La mine de zinc d’Aljustrel au Portugal change de mains

Un accord a été conclu pour la vente de la filiale de Lundin Mining, Pirites Alentejanas (PA), propriétaire de la mine d’Aljustrel au Portugal à MTO SGPS, SA. La conclusion de l’accord est prévue pour la fin janvier 2009, sous réserve de l’exécution de certaines obligations contractuelles et d’une décision favorable de la Commission portugaise du marché des valeurs mobilières de retirer PA de son statut public. L’accord implique la recapitalisation de PA avant la vente des parts de la société dans PA à MTO, ainsi que certains prêts à PA par une société associée, pour une contrepartie symbolique. Le gouvernement portugais a indiqué son soutien à la vente.

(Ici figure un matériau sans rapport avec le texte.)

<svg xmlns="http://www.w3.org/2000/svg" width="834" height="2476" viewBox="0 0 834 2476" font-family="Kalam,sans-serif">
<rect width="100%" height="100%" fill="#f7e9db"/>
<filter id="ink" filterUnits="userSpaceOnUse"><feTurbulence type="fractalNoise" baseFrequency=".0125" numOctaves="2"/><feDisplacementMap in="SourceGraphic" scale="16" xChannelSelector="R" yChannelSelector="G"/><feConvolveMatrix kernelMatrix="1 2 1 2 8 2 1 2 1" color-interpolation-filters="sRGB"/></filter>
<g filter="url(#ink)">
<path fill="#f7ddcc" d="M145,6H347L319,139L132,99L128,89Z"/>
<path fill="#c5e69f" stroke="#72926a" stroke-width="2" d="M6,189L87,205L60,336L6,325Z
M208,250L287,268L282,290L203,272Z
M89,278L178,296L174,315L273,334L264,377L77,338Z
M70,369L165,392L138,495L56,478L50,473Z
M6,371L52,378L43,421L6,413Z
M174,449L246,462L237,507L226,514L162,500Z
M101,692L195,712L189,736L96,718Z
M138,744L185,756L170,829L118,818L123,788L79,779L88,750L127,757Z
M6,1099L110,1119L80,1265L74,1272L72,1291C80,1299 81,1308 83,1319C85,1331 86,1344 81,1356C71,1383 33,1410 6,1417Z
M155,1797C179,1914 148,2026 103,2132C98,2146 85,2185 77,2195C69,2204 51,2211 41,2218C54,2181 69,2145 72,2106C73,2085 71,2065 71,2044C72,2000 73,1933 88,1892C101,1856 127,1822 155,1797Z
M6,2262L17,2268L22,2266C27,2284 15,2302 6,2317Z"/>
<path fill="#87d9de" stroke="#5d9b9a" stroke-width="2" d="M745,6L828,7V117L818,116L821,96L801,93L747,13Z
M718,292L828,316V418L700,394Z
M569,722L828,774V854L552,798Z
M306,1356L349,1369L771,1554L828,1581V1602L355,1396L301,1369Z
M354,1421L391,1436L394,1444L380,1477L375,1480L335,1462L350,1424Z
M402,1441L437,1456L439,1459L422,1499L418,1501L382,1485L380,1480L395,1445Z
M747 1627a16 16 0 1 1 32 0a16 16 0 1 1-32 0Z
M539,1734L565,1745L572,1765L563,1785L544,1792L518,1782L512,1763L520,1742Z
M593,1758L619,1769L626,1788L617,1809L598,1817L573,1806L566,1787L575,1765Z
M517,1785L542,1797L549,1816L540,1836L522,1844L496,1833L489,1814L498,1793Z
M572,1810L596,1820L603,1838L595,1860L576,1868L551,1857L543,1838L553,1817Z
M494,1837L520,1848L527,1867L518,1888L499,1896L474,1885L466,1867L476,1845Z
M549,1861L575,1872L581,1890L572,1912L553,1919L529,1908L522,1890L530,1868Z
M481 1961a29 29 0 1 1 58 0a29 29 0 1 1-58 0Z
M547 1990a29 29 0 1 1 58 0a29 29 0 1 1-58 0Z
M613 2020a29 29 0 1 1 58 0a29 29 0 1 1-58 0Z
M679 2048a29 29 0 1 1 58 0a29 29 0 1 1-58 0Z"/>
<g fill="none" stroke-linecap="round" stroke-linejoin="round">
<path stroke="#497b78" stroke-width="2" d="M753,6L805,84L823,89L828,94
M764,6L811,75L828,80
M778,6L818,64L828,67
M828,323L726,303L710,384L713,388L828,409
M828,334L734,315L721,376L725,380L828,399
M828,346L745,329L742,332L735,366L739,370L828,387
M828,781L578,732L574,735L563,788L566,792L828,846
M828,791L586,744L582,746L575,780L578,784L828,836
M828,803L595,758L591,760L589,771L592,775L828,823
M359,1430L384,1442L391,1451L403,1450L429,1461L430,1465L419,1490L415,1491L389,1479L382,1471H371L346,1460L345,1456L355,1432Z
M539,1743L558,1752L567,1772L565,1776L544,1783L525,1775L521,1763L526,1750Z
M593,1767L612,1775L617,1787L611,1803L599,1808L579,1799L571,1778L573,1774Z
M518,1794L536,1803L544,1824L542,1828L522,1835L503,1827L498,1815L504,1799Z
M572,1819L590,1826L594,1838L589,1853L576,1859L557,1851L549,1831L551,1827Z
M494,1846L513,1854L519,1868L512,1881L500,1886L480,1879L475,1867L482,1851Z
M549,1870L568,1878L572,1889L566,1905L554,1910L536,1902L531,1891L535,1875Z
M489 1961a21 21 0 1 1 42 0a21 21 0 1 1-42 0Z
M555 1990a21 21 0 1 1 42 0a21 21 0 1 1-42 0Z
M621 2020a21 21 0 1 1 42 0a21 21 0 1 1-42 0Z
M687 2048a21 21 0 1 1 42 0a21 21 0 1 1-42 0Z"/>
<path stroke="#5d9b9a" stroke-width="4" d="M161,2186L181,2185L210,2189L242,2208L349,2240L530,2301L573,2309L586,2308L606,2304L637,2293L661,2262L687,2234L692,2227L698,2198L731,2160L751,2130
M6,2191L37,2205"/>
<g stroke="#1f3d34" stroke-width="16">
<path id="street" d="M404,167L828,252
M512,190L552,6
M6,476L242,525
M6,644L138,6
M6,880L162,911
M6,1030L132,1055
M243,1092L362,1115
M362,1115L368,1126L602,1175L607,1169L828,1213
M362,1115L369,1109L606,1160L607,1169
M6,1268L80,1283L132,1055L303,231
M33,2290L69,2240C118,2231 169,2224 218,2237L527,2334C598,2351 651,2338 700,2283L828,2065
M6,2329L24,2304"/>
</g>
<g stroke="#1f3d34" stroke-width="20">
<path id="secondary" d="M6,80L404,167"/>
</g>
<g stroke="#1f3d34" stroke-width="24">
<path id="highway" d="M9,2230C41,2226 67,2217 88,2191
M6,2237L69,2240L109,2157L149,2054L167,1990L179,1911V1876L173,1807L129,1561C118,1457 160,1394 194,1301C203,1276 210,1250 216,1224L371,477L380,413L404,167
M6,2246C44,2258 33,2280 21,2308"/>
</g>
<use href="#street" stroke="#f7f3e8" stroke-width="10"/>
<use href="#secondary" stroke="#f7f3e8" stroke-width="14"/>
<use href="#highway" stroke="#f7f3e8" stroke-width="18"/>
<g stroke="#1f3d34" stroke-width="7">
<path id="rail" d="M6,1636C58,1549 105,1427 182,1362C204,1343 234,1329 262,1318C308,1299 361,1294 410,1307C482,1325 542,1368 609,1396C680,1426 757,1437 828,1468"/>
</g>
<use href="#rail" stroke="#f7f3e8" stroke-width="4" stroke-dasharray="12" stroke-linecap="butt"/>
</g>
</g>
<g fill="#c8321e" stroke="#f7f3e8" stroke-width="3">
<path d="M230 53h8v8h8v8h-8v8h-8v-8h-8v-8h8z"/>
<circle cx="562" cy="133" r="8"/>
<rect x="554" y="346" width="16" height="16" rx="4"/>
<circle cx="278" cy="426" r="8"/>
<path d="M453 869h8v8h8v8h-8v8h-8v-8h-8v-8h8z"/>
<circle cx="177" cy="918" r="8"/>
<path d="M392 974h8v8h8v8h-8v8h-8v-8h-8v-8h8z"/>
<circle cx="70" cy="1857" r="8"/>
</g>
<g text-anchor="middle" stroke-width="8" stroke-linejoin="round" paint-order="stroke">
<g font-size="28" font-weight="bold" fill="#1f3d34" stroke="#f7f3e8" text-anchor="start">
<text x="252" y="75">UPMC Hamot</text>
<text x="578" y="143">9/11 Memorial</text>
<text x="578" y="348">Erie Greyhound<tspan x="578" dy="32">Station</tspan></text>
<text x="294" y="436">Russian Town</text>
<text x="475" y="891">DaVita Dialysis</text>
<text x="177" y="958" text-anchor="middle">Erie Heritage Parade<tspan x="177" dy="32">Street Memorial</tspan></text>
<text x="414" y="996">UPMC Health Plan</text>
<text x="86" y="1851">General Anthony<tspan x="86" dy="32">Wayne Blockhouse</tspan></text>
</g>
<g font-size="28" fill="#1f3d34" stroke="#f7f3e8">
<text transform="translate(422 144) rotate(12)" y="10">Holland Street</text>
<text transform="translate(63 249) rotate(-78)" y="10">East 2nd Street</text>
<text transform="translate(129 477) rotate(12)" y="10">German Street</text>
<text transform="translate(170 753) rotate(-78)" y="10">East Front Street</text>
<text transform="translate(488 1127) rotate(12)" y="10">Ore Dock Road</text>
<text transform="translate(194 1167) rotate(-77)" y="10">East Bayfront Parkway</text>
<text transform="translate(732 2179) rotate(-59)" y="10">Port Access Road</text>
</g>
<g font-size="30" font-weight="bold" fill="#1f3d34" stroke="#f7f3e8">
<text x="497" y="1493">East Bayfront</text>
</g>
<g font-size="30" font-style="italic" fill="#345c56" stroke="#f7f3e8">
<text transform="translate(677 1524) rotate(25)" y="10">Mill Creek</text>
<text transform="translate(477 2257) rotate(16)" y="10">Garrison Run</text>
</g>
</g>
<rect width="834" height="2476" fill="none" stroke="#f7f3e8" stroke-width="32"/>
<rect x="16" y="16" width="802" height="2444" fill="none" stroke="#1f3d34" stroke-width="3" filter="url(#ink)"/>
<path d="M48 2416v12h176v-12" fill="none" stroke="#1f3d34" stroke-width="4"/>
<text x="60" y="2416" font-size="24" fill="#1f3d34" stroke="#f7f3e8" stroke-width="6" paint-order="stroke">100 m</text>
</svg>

La mine de zinc d’Aljustrel est située à environ 40 km au nord-ouest de la mine Neves-Corvo de Lundin au Portugal. Suite à une étude détaillée des alternatives de production pour la mine de zinc / plomb d’Aljustrel, Lundin avait placé la mine sous soin et entretien. À l’époque, les prix du zinc avaient chuté de près de 70% depuis l’annonce du redémarrage d’Aljustrel et d’environ 50% depuis l’ouverture officielle en mai 2008.

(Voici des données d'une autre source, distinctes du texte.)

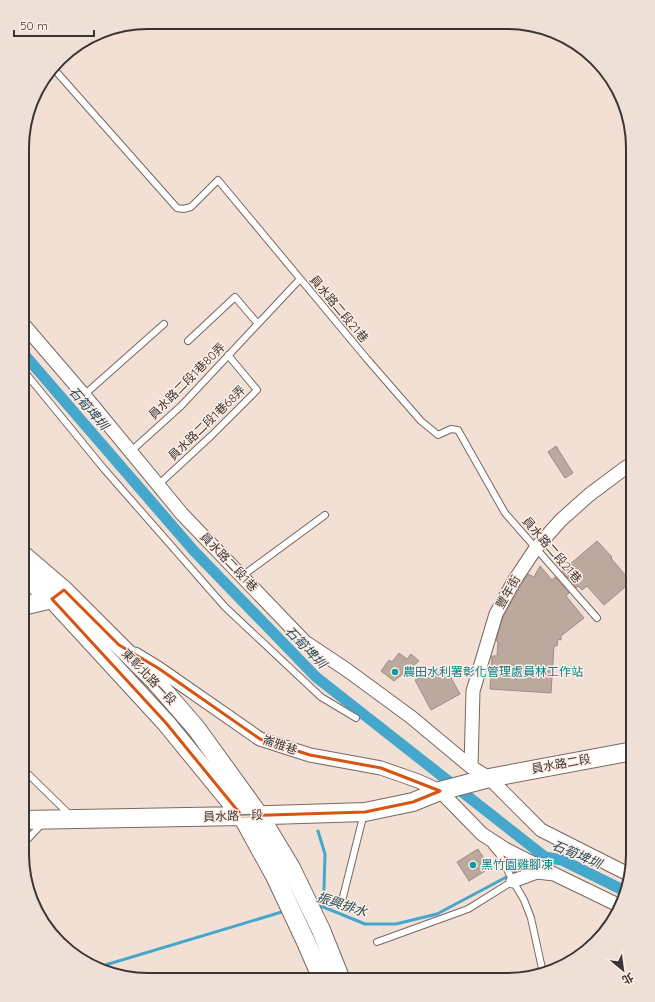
<svg xmlns="http://www.w3.org/2000/svg" width="655" height="1002" viewBox="0 0 655 1002" font-family="Quicksand,'Noto Sans TC',sans-serif">
	<rect width="100%" height="100%" fill="#f3e0d5"/>
	<g fill="none" stroke-linecap="round" stroke-linejoin="round">
		<path stroke="#46a7cc" stroke-width="3" d="M318,831L325,854L324,888L323,907
			M537,861L545,857
			M316,904L365,924H396L437,914L529,865
			M102,966L285,911"/>
		<path stroke="#46a7cc" stroke-width="11" d="M23,353L194,551L316,677L545,857L562,860L627,892"/>
	</g>
	<path fill="#bba99e" stroke="#9f8d83" d="M556,446L573,473L565,478L548,452Z
		M597,541L612,557L611,558L631,582L604,605L587,586L582,590L578,586L576,588L562,571Z
		M540,566L552,580L555,577L569,593L566,596L584,618L561,636V640L558,639L557,646H554L551,693L490,689L492,656H497L498,641H496L503,617L521,585L528,574L534,577Z
		M399,653L407,659L411,654L419,661L394,681L381,671L389,660L392,662Z
		M444,665L460,694L431,710L415,680Z
		M478,849L490,868L469,881L457,862Z"/>
	<g fill="none" stroke-linecap="round" stroke-linejoin="round">
		<defs>
			<path id="lane" d="M53,68L177,208L183,209L191,207L218,180L367,359L421,421L438,435L451,429L458,430L505,513L597,618
				M188,341L235,297L258,324
				M23,370L104,469L225,607L321,697L356,718
				M84,395L164,324
				M130,452L181,406L300,279
				M158,485L211,436L257,390L228,355
				M242,576L325,515
				M22,768L71,816
				M22,845L43,823
				M492,846L499,854L513,881L524,900L531,918L543,973
				M342,901L364,813
				M377,942L468,909L513,881"/>
			<path id="street" d="M23,324L84,395L182,514L305,642L347,670L411,717L471,767L489,778L541,830L630,875
				M135,654L158,668L260,739L310,755L381,768L418,781L440,791L482,834L505,849L554,874
				M471,767L473,691L496,614L514,581L536,548L561,520L589,495L625,468L633,463
				M513,881L537,872L554,874L620,906"/>
			<path id="secondary" d="M22,554L64,590L156,682L196,728L259,815L291,868L321,930L341,980
				M22,575L52,599L166,723L242,816L275,876L306,942L322,979
				M22,604L27,605L52,599L58,594
				M22,820L242,816L365,812L413,802L440,791L489,778L633,751"/>
		</defs>
		<use href="#lane" stroke="#79685f" stroke-width="8"/>
		<use href="#street" stroke="#79685f" stroke-width="15"/>
		<use href="#secondary" stroke="#79685f" stroke-width="20"/>
		<use href="#lane" stroke="#fff" stroke-width="6"/>
		<use href="#street" stroke="#fff" stroke-width="13"/>
		<use href="#secondary" stroke="#fff" stroke-width="18"/>
	</g>
	<path fill="none" stroke="#d75510" stroke-width="3" stroke-linejoin="round" d="M64,590L119,645L158,668L260,739L310,755L381,768L440,791L413,802L365,812L242,816L166,723L52,599Z"/>
	<g fill="#0f9aa8" stroke="#feeee5" stroke-width="1.5">
		<circle cx="395" cy="672" r="4"/>
		<circle cx="473" cy="865" r="4"/>
	</g>
	<g text-anchor="middle" stroke-width="3" stroke-linejoin="round" paint-order="stroke">
		<g font-size="12" fill="#3c3531" stroke="#feeee5">
			<text transform="translate(339 309) rotate(50)" y="4">員水路二段21巷</text>
			<text transform="translate(187 381) rotate(-45)" y="4">員水路二段1巷80弄</text>
			<text transform="translate(207 423) rotate(-44)" y="4">員水路二段1巷68弄</text>
			<text transform="translate(552 550) rotate(49)" y="4">員水路二段21巷</text>
			<text transform="translate(229 562) rotate(46)" y="4">員水路二段1巷</text>
			<text transform="translate(508 592) rotate(-60)" y="4">豐年街</text>
			<text transform="translate(149 677) rotate(46)" y="4">東彰北路一段</text>
			<text transform="translate(280 745) rotate(19)" y="4">崙雅巷</text>
			<text transform="translate(561 764) rotate(-10)" y="4">員水路二段</text>
			<text transform="translate(233 816) rotate(-2)" y="4">員水路一段</text>
		</g>
		<g font-size="12" fill="#0d838f" stroke="#feeee5" text-anchor="start">
			<text x="403" y="676">農田水利署彰化管理處員林工作站</text>
			<text x="481" y="869">黑竹園雞腳凍</text>
		</g>
		<g font-size="13" font-style="italic" fill="#204a5a" stroke="#feeee5">
			<text transform="translate(89 408) rotate(49)" y="5">石筍埤圳</text>
			<text transform="translate(306 647) rotate(46)" y="5">石筍埤圳</text>
			<text transform="translate(577 854) rotate(23)" y="5">石筍埤圳</text>
			<text transform="translate(342 904) rotate(18)" y="5">振興排水</text>
		</g>
	</g>
	<path d="M0 0H655V1002H0ZM148 29H507A119 119 0 0 1 626 148V854A119 119 0 0 1 507 973H148A119 119 0 0 1 29 854V148A119 119 0 0 1 148 29Z" fill="#eedfd7" fill-rule="evenodd"/>
	<path fill="none" stroke="#3c3531" stroke-width="2" d="M148 29H507A119 119 0 0 1 626 148V854A119 119 0 0 1 507 973H148A119 119 0 0 1 29 854V148A119 119 0 0 1 148 29Z"/>
	<g transform="translate(623 970) rotate(151)" stroke="#feeee5" stroke-width="3" paint-order="stroke">
	<path d="M0-3L7 15L0 10L-7 15Z" fill="#3c3531"/>
	<text y="-6" font-size="11" font-weight="bold" text-anchor="middle" fill="#3c3531">北</text>
	</g>
	<path d="M14 30v6h80v-6" fill="none" stroke="#3c3531" stroke-width="2"/>
	<text x="20" y="30" font-size="12" fill="#3c3531" stroke="#feeee5" stroke-width="3" paint-order="stroke">50 m</text>
</svg>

Aljustrel a été conçu principalement comme un projet de zinc avec des ressources limitées en cuivre à extraire à la fin de la vie de la mine. Les récents forages d’exploration et les mises à niveau des ressources ont augmenté la quantité de ressources de cuivre disponibles pour l’exploitation minière. Cette augmentation, conjuguée au statut non économique actuel des ressources en zinc, avait conduit à l’examen d’un plan minier qui se concentrait initialement sur l’extraction des ressources en cuivre uniquement. Alors qu’une opération de cuivre était techniquement possible, les études de Lundin ont indiqué que cette option était également économiquement non viable aux prix actuels des métaux.

Aljustrel devait produire 80 000 t / an de métal contenu dans les concentrés. La construction a coûté 225 millions de dollars. Les pertes de pré-production et les coûts d’arrêt devraient s’élever à 80 millions de dollars. Les coûts annuels d’entretien et de maintenance en cours sont estimés à environ 4 millions d’euros.